Most people who like transformation, regardless of what kind, also prefer them to have at least several transitions (i.e. a process); corruption isn't alone in this regard. But corruption does usually require more development than most other kinds of transformations because the changes associated with a corrupted character are mostly psychological, opposed to physical, which are much harder to convey visually. Breast expansion is an example of a type of transformation that requires far less development by comparison because it's all (or nearly all) physical. Anyway, I suppose my point is this comic doesn't appeal much to transformation-lovers either because there is very little in the way of actual transformation going on here. And a succubus isn't much different outwardly, physically, from a regular human being, so it has even less appeal (often the more dramatic a transformation is the better it is, to a degree).

Also, in regards to kryton73, it's hard to take your statements seriously because they sound like exaggerations. For example, how did you determine that dual-panel, before and afters, are "incredibly popular"? Is it because you see more of them (than several-page works)? You see more of them because they're quicker and easier for artists to make, and because they usually don't charge for them. That doesn't necessarily make them more popular it just makes them more numerous. And being more numerous doesn't necessarily make them better either. It's essentially a quality vs. quantity argument. One good work that is several pages long can be better than thirty dual-panel, before and afters, and take substantially less time to create. Another thing, what part of Elekikiss's statement made you interpret they were speaking for "everyone"? At most, they wrote as if speaking for a majority. And at several times they used specific examples to prove that they were, in fact, speaking for a majority. That doesn't undermine their point if anything it makes it stronger.
Posted on 17 September 2019, 18:12 UTC by:   Ficfactor    PM
Score +18
I commissioned this set, and while I would have loved to have the sequence go on significantly longer, that takes lots of time and money.

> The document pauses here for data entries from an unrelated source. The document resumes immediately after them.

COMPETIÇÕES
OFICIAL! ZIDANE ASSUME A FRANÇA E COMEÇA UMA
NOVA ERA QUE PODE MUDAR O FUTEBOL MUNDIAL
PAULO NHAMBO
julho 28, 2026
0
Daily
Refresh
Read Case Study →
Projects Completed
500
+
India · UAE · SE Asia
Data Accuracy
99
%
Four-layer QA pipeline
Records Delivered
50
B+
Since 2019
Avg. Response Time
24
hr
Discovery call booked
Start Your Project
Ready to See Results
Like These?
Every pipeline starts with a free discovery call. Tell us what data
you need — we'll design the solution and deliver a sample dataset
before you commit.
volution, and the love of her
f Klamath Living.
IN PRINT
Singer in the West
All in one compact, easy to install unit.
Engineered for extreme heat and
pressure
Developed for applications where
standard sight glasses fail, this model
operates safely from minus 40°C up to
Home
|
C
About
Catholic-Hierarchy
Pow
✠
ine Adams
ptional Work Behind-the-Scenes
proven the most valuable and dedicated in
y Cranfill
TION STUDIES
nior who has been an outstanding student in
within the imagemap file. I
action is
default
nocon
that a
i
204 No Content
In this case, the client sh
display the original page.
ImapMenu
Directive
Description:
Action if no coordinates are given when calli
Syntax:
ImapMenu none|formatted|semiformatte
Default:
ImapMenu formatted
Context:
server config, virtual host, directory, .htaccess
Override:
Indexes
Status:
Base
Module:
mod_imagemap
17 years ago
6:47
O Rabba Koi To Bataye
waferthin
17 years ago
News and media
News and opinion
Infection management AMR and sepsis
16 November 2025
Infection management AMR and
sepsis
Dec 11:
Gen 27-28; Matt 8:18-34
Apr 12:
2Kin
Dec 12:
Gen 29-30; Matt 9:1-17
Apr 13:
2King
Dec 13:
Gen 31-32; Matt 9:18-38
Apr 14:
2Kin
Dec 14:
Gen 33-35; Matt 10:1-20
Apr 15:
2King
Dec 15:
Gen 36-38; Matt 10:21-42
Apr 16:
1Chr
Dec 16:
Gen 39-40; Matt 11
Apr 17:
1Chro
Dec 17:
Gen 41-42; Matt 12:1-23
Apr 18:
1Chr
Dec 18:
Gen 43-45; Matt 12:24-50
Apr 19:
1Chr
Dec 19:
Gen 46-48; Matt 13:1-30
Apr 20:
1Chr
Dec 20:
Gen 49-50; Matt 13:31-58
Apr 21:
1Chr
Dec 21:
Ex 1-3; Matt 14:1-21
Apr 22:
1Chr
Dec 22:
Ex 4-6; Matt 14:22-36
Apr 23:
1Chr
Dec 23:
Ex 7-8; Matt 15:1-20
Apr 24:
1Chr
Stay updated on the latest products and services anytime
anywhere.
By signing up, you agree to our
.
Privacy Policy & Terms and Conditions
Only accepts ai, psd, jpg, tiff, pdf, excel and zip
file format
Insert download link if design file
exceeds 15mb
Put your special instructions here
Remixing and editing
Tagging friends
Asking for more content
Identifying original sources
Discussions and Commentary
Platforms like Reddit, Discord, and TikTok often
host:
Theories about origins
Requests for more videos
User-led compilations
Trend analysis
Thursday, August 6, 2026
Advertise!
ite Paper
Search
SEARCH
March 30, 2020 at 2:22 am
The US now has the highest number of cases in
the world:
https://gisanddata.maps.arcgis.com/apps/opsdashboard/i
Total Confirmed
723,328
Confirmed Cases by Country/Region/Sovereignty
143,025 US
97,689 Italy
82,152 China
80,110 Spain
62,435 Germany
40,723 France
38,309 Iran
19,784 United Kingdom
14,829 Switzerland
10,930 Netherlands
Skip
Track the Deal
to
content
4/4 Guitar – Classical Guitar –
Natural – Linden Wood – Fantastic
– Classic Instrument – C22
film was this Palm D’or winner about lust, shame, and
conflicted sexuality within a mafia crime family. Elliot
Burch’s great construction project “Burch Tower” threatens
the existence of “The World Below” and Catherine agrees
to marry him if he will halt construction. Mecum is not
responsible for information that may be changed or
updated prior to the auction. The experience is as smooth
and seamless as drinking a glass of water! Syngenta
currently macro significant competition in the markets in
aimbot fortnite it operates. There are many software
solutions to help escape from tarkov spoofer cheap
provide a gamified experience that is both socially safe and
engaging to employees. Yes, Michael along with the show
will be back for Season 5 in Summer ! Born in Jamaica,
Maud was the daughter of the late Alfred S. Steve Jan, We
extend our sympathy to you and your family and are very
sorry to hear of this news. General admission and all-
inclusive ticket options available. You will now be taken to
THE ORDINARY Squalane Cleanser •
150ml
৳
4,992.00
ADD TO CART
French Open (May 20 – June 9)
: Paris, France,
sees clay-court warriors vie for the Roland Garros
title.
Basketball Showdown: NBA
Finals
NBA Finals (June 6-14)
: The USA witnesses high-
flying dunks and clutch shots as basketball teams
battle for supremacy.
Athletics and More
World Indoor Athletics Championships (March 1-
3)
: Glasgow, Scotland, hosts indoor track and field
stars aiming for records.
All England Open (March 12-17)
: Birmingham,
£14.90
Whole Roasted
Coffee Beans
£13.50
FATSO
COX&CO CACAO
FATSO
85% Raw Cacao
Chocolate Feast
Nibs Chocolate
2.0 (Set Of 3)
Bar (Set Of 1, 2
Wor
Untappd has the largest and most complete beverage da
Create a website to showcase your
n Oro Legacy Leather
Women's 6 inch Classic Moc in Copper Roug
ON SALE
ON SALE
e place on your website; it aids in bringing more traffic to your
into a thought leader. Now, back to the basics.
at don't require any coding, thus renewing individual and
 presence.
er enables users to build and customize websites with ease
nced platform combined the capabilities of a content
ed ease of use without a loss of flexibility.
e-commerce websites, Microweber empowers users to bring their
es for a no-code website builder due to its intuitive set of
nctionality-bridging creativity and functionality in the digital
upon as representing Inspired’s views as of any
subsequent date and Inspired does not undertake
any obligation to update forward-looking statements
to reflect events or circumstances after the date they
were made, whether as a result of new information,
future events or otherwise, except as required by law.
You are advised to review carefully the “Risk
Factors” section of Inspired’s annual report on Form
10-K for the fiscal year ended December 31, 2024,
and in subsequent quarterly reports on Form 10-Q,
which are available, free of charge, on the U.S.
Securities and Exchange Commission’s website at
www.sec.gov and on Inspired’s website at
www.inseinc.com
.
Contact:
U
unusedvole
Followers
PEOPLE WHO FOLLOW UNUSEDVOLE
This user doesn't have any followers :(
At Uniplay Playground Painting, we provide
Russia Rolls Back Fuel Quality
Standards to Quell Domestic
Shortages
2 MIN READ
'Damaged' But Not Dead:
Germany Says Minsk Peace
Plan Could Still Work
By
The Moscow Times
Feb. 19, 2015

I tried to frame a scenario where a reader of the original series would instantly recognise the situation at hand (our heroines have been captured by the arc villain's lieutenant, and are being held in the evil science tubes that transform mages into loyal demons). I really wanted to hit three beats: Erza's declaration that she would never submit, the transformation, and the declaration of submission.

I understand that to many, the middle portion is the main draw of these types of work. I enjoy a detailed, drawn-out TF, too. But I also equally care about showing the victims undermining their previous declarations and betraying their former allies and ideals. So I dedicated equal time to each of the three beats.